Christian Bale, The Fighter
John Hawkes, Winter's Bone
Jeremy Renner, The Town
Mark Ruffalo, The Kids Are All Right
Geoffrey Rush, The King's Speech
Actor nominations can often be predicted by the character types the actors play: people we wish we were, and people we're glad we're not. The speech therapist played by Rush, an Oscar winner for Shine and a three-time nominee, falls into the first category: poised, witty and quietly dominant, with a touch of poignancy. Textbooks examples of Type No. 2: the there-but-for-the-grace-of-God performances turned in by Renner, as a lifelong criminal, and Hawkes, as Jennifer Lawrence's reprobate uncle. (Ruffalo, as the feckless sperm donor of a lesbian couple, doesn't fit either description, so we're ignoring him.)
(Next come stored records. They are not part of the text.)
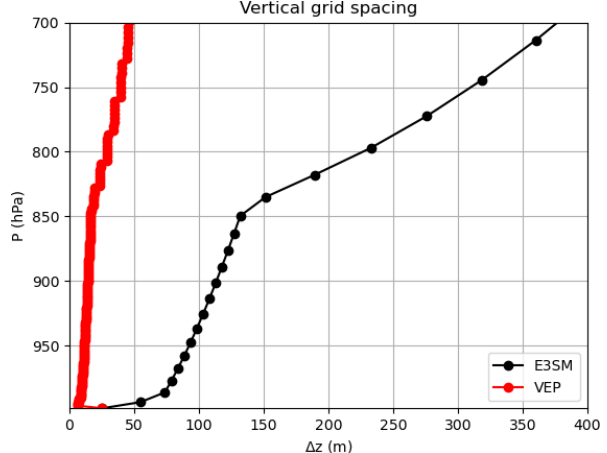
Figure 2. Estimated vertical grid spacing for the vertical grid used in E3SM (black curve) and for the vertically enhanced physics (VEP) used in the FIVE simulations in this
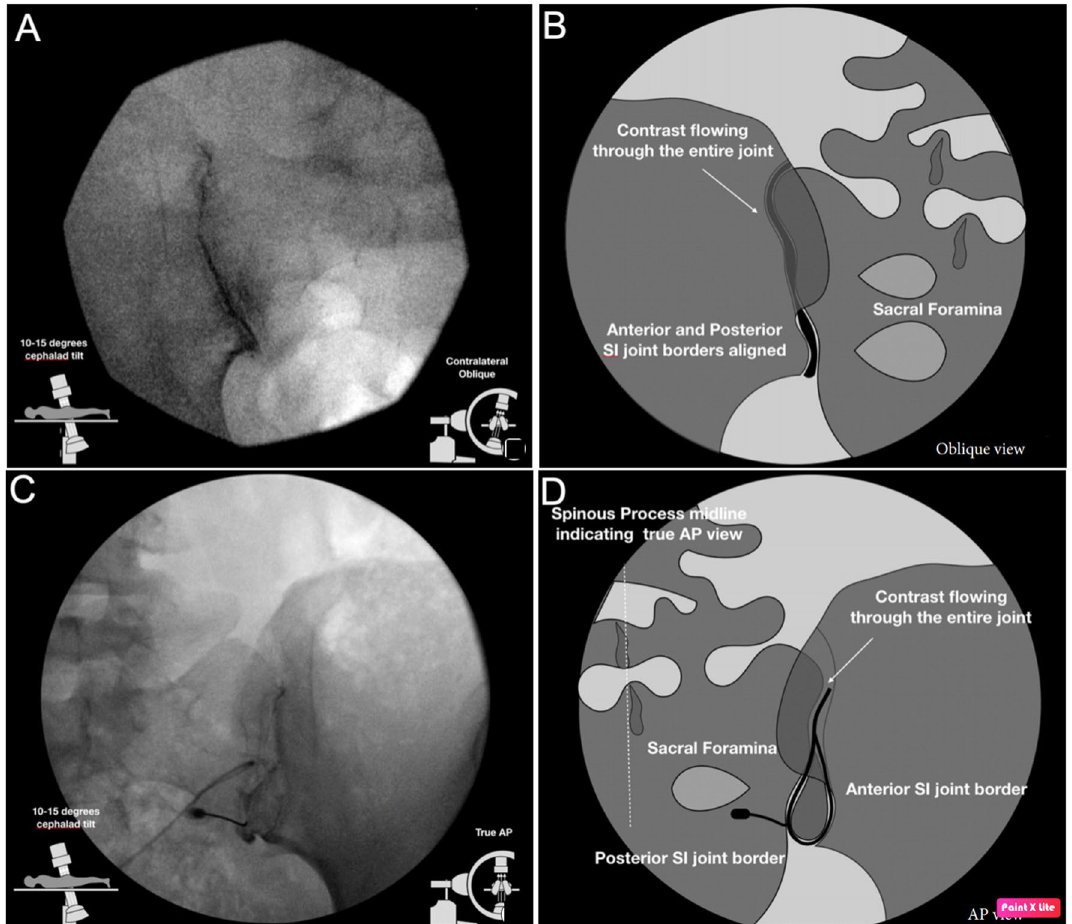
Fig. 8 Oblique technique fluoroscopic view ( A ) and graphical illustration ( B ). In the oblique approach, the C-arm is rotated in a contralateral manner until the 2 joint lines become superimposed. Then, one would target the inferior segment of this superimposed image, as the superior sacroiliac (SI) joint space is composed of interosseous ligaments. Antero-posterior technique fluoroscopic view ( C ) and graphical illustration ( D ). In the anterior–posterior (AP) approach, image is taken with 5°–15° cephalad tilt from the vertical of the fluoroscopy machine reveals a joint with 2 separately visible anterior and posterior joint lines. The anterior and posterior parts of the sacroiliac (SI) joint were delineated as lateral and medial joint spaces, respectively. (Reproduced from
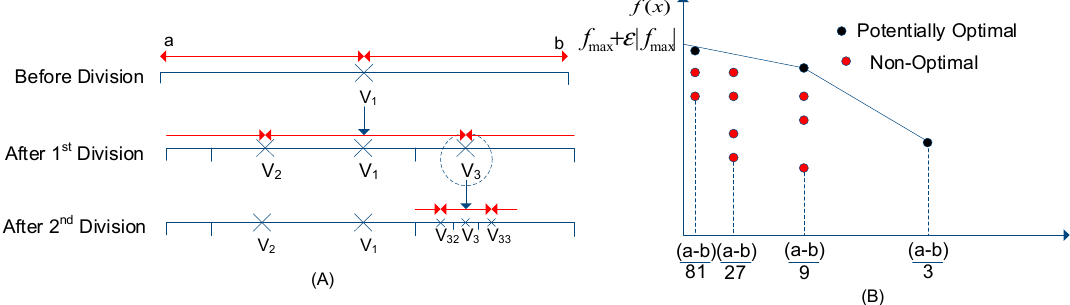
Figure 14. ( A ) Dividing strategy method, ( B ) potential optimal interval method.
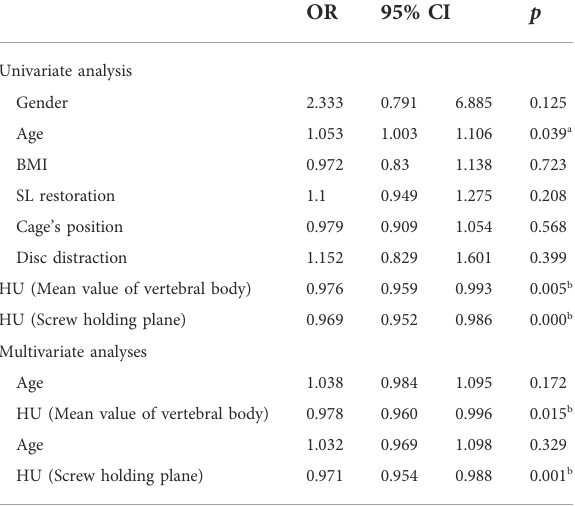
TABLE 4 Logistic regression analysis of the cranial screw loosening.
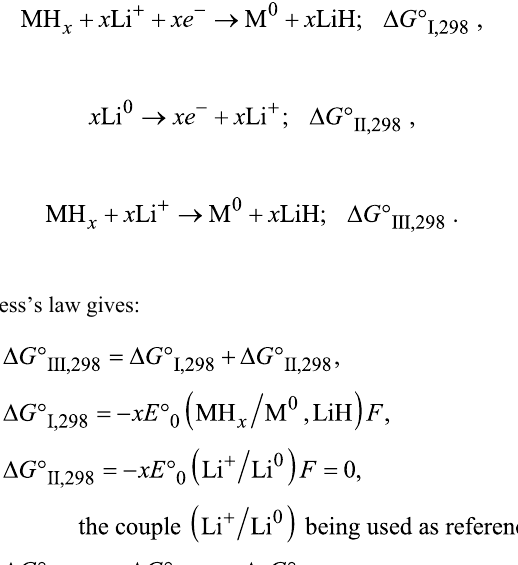
Figure 2: Theoretical equilibrium potential for the MH x /Li cell vs Li + /Li 0 . a) For binary hydrides M = Y, La, Ba, Ca, Zr, Ti, Na, Cs, Mg. Inset: Gibbs free formation enthalpy of these hydrides as a function of the equilibrium potential. b) For ternary hydrides Mg 2 NiH 4 , LaNiH 4 , CoTiH 1.4 , TiFeH 2 , ZrV 2 H 5.1 , ZrCr 2 H 3.8 , ZrMn 2 H 3.6 , TiMn 1.5 H 2.5 , TiCr 1.8 H 3.5 , LaNi 5 H 6 , LaNi 4 MnH 5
But all these saints and sinners shrivel beside the crack-headed Dicky Eklund in The Fighter a gaudy role that Bale saves from showboating by investing Eklund with a cunning fervor. Bale's obscene rant a couple of years ago against a crew member on the set of Terminator Salvation was great for YouTube and bad for his rep or possibly in keeping with it, since he's known as the most maniacally in-character actor since Daniel Day-Lewis. Bale, 37, might have deserved Oscar nominations for performances dating back to his early teens (the lead role in Steven Spielberg's 1987 Empire of the Sun) or his young maturity (as the emaciated obsessives in The Machinist and Rescue Dawn or, why not, Bruce Wayne in the recent Batman films). Eklund, having given Bale his first nomination, will also reward him with a statuette.
Snubbed: Niels Arestrup, the paternal convict in the French film A Prophet, and all the fine supporting actors in The Social Network Andrew Garfield, Justin Timberlake and Armie Hammer.